(Recorded data)
━━━━━━━━━━
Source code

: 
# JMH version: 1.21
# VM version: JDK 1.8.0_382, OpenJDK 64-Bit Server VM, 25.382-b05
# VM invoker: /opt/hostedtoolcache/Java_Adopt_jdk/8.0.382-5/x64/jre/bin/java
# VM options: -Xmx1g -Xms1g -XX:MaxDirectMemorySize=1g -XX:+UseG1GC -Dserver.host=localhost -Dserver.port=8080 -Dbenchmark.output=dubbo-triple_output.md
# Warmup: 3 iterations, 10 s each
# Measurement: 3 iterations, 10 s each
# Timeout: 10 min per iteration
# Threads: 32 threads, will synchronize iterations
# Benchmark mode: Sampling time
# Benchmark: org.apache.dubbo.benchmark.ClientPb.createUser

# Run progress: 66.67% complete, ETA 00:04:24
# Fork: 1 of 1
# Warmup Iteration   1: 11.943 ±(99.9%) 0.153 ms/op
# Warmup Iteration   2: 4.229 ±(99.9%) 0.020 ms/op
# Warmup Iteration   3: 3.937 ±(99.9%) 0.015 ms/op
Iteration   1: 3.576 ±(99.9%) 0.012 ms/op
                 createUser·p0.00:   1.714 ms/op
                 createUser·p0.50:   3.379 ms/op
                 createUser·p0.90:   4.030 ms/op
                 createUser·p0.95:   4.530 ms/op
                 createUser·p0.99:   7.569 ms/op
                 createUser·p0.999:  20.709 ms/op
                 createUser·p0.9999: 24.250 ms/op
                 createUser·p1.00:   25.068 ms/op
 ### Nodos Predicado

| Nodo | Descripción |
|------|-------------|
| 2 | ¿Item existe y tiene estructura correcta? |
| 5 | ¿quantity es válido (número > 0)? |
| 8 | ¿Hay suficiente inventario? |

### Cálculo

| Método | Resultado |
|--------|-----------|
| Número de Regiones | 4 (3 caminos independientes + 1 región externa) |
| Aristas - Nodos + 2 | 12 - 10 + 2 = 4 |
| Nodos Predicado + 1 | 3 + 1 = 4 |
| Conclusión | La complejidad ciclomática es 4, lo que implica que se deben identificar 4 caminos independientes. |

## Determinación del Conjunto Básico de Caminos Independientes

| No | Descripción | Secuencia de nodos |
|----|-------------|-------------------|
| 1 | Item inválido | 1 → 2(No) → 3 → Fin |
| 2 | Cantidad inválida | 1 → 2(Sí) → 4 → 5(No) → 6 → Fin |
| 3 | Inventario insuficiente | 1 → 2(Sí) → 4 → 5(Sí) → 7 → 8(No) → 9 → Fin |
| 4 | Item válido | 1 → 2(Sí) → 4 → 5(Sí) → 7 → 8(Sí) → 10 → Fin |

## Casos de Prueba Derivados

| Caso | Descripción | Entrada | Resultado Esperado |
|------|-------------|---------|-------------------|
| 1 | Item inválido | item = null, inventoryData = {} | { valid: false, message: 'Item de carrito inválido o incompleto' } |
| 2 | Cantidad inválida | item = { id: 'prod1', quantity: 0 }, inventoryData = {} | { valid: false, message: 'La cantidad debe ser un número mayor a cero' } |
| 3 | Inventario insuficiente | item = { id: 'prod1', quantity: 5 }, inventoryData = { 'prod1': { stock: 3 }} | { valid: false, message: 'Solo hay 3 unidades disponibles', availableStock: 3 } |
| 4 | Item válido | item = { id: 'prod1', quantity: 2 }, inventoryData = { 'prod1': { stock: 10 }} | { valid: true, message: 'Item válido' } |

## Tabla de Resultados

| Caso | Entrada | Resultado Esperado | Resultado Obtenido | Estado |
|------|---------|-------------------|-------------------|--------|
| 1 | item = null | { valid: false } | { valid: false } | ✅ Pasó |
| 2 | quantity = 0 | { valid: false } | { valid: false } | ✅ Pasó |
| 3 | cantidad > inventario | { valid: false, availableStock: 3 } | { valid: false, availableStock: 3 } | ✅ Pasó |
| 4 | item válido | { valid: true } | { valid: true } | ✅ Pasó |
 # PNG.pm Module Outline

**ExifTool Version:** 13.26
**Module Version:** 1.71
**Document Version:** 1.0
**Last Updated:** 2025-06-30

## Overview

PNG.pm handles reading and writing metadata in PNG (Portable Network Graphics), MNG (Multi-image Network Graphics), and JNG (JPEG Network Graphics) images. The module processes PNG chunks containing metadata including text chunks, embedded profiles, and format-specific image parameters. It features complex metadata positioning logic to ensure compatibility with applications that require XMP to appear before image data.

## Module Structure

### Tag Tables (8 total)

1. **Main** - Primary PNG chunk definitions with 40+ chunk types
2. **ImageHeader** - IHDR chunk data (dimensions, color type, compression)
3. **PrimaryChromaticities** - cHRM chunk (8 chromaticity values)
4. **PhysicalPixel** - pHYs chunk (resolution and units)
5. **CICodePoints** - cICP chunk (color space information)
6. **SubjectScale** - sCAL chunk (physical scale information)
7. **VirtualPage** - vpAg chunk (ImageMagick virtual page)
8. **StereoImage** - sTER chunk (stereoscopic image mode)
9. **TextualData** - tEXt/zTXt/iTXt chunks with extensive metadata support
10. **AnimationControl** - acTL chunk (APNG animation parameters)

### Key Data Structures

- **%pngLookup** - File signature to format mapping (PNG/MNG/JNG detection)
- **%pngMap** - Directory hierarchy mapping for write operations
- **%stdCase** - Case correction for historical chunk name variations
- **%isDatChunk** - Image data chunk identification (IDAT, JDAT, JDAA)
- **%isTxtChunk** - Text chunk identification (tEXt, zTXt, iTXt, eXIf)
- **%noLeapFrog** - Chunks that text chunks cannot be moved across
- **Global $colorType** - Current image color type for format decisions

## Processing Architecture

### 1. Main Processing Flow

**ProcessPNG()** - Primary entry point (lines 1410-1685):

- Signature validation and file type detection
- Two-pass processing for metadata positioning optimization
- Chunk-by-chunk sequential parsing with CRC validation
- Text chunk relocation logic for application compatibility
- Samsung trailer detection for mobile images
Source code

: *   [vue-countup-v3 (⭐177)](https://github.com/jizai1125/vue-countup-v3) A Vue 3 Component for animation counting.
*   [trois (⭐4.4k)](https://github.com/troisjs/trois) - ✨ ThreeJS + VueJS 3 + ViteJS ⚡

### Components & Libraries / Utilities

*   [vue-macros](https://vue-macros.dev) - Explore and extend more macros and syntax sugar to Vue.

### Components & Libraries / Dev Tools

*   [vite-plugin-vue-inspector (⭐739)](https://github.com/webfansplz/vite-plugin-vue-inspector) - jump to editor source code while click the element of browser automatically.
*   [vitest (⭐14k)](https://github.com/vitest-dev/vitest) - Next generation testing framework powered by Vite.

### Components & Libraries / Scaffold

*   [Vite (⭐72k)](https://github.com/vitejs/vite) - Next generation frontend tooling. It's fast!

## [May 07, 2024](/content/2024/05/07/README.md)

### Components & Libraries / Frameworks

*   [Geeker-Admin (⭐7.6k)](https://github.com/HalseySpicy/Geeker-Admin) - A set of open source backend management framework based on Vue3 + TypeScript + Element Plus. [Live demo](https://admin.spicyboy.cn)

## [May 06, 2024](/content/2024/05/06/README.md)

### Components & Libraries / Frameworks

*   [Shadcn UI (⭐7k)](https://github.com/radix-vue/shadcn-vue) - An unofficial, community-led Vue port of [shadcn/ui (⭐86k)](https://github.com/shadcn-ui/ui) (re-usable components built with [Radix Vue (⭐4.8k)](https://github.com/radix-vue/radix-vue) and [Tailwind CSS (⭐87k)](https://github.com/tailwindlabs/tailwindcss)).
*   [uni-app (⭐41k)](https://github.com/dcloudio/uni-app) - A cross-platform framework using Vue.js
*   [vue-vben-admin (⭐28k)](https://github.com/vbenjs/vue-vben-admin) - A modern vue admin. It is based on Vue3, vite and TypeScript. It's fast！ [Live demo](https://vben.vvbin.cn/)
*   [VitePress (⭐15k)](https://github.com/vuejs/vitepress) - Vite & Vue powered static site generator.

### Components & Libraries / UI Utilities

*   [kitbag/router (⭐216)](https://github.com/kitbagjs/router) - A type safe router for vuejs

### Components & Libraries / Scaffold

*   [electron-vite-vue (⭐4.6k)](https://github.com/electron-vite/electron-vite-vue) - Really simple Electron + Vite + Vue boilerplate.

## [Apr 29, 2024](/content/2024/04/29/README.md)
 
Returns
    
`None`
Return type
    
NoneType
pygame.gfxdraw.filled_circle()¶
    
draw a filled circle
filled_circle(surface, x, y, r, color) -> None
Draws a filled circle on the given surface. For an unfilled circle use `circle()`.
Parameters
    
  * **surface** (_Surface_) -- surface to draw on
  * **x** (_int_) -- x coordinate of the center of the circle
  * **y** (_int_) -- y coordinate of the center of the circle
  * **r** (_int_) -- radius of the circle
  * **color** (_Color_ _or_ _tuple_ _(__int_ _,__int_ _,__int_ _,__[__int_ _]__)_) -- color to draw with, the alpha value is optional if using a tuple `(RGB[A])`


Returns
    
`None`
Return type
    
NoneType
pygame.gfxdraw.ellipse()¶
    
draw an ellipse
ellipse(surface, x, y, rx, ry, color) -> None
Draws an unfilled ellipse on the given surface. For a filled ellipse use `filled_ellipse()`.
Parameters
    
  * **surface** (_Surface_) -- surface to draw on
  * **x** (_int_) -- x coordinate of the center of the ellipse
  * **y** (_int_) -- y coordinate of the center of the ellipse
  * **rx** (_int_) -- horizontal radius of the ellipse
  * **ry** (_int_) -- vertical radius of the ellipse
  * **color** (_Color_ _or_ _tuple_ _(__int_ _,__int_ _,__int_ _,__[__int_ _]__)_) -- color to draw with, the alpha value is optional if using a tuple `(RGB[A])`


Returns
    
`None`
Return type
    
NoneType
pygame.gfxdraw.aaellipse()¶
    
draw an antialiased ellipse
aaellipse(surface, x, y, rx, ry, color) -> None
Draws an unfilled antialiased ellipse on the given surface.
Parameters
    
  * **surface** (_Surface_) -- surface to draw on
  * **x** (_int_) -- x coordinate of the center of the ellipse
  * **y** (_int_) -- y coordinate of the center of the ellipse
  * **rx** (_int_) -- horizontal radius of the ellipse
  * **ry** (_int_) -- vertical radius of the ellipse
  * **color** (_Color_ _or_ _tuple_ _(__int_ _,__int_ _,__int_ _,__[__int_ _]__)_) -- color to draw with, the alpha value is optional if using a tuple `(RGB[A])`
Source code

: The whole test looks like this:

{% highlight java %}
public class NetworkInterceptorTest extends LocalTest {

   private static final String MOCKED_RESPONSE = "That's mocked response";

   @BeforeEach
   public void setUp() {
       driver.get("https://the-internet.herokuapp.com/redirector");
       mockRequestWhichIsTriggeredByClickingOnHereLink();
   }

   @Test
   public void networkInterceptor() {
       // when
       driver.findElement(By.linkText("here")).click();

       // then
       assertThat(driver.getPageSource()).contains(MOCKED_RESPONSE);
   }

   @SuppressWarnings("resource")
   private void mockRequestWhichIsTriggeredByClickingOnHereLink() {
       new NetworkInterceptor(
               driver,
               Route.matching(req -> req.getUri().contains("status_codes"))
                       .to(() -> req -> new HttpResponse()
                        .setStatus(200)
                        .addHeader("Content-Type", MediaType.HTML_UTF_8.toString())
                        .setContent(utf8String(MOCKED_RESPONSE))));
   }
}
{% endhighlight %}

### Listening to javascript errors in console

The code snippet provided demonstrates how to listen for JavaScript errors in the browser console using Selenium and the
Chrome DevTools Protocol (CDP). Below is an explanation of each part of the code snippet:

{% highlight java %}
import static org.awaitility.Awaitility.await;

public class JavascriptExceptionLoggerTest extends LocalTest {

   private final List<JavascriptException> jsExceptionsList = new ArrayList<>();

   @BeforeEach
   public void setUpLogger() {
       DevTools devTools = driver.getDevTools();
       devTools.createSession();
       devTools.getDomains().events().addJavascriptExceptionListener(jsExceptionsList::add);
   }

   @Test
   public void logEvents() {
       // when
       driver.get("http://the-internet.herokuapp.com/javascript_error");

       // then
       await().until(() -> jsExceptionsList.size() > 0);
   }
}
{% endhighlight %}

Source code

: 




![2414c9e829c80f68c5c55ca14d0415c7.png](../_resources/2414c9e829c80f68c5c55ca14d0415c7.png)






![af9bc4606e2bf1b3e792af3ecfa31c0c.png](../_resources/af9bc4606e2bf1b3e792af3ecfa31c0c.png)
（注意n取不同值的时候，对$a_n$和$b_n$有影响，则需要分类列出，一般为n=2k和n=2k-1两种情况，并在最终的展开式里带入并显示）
━━━━━━━━━━
_Goal of the exercise:_ Reproduce the lines of the records verbatim, beginning with the line that contains "[Shadcn UI (⭐7k)](https://github.com/radix-vue/shadcn-vue)" and ending with the line that contains "fast！ [Live demo](https://vben.vvbin.cn/)", both of these lines included.

_Answer to the exercise:_
*   [Shadcn UI (⭐7k)](https://github.com/radix-vue/shadcn-vue) - An unofficial, community-led Vue port of [shadcn/ui (⭐86k)](https://github.com/shadcn-ui/ui) (re-usable components built with [Radix Vue (⭐4.8k)](https://github.com/radix-vue/radix-vue) and [Tailwind CSS (⭐87k)](https://github.com/tailwindlabs/tailwindcss)).
*   [uni-app (⭐41k)](https://github.com/dcloudio/uni-app) - A cross-platform framework using Vue.js
*   [vue-vben-admin (⭐28k)](https://github.com/vbenjs/vue-vben-admin) - A modern vue admin. It is based on Vue3, vite and TypeScript. It's fast！ [Live demo](https://vben.vvbin.cn/)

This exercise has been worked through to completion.